A voz de Changmin saiu rouca e ele rolou para o lado do rapaz antes que aquele contato resultasse em uma indesejada ereção. Kyuhyun deitou-se de lado e repousou a mão sobre a cintura do mais alto agarrando-lhe a camisa. Sem mais resistir, Changmin segurou-lhe a nuca e voltou a colar os lábios aos do outro, roubando-lhe vários selares que Kyuhyun calmamente correspondia. Os barulhos estalados de seus beijos ressoavam pelo quarto e as vezes os sussurros deles chamando um pelo outro.

– Foi mesmo o primeiro e último beijo? – Indagou Changmin entre os selares.

– Sshh, eu não consigo pensar, Changmin. – Confessou Kyuhyun, roubando alguns beijos do outro.

– Eu quero passar o resto da noite beijando você. – Disse Changmin após se demorar em um dos beijos que dera nos lábios do outro.

– A gente não pode, Changminie. Temos que descansar e conversar sobre isso amanhã. – Disse Kyuhyun sussurrado, podendo sentir a decepção do rapaz sem sequer fitar suas feições. – Você sabe que isso é errado.

– O seu beijo é tão gostoso, não pode ser errado, e mesmo que eu quisesse dormir não vou conseguir.

– Vamos tomar um copo de leite lá na cozinha, isso sempre me ajuda quando eu estou com insônia. Até lá já vamos estar mais calmos e aí vamos poder dormir.

Changmin concordou prontamente com a ideia do outro, que por mais infantil que pudesse parecer, era a única solução que eles tinham naquele momento. O mais alto indicou que Kyu ficasse ali e ele traria os copos de leite para que eles tomassem juntos. Quando Changmin acendeu a luz do quarto, Kyuhyun tinha apenas o tórax descoberto e os dois primeiros botões de seu pijama estavam abertos. Ambos estavam corados e com os cabelos desgrenhados e, obviamente, os lábios inchados e rosados pela fricção. Algo tentador demais para que eles permanecessem se fitando por muito tempo.

Changmin não se demorou a voltar com os dois copos com leite e Kyuhyun deitou a cabeça em seu ombro enquanto saboreava o conteúdo, sentindo a mão livre do outro dedilhar seu couro cabeludo. Assim que os copos estavam vazios, Changmin os deixou sobre a mesa de cabeceira e voltou a abraçar o menor pela cintura o mantendo próximo a si. Kyu sorriu tranquilamente para ele e acariciou seu rosto com a ponta dos dedos antes de indagar-lhe:

– Acha que consegue dormir agora?

– Eu posso tentar. Me deixa te abraçar quando a gente estiver deitado?

– Eu deixo.

Changmin sorriu mais do que satisfeito e finalmente levantou-se para apagar a luz e fechar a porta de forma que não fossem flagrados pela manhã. Kyuhyun deitou-se e logo as mãos habilidosas de Changmin envolveram sua cintura e seu rosto se aproximou do próprio novamente. Eles ainda estavam confusos em relação ao futuro daquilo que começara naquela noite, mas a presença um do outro os acalmava.

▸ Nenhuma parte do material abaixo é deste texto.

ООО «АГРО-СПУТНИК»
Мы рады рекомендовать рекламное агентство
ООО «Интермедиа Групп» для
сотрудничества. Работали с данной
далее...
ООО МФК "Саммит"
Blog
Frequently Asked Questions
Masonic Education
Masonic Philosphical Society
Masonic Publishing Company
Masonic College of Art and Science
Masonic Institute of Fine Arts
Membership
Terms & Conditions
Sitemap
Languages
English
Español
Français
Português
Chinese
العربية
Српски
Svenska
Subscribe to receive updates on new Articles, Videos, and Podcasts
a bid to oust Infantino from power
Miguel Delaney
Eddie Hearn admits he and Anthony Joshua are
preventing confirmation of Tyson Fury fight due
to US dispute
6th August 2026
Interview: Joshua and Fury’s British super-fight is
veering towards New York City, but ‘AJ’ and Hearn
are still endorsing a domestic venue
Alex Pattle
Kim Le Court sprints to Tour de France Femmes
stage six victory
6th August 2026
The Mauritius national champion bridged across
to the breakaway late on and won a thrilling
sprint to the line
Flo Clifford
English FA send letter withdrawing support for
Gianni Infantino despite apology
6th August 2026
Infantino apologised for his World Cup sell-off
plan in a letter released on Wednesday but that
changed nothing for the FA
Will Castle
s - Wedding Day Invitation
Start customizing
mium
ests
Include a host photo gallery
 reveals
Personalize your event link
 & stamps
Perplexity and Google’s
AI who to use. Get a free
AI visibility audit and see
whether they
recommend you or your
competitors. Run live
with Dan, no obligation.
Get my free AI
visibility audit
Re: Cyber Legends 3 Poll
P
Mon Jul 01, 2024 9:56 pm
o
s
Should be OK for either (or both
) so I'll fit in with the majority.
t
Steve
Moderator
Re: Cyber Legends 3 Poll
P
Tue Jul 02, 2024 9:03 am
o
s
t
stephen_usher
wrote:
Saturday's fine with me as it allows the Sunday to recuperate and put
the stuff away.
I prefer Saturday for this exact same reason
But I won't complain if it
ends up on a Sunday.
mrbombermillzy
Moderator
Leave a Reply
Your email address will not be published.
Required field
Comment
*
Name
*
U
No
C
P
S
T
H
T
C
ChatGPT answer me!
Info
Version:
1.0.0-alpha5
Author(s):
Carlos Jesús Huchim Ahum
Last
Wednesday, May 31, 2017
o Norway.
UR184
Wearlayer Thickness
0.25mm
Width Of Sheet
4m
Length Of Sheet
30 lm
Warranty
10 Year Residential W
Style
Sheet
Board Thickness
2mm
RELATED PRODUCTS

Naquela madrugada de céu estrelado os dois adormeceram embalados apenas por seus corações que batiam em compasso. Não havia ninguém ali para repreendê-los por seus desejos e sentimentos e por aquelas poucas horas em que beijos estalados e intensos foram trocados, os dois se despiram de seus preconceitos e se entregaram ao sentimentalismo. O amanhã de Kyuhyun e Changmin poderia ser incerto, mas o hoje certamente era um momento feliz.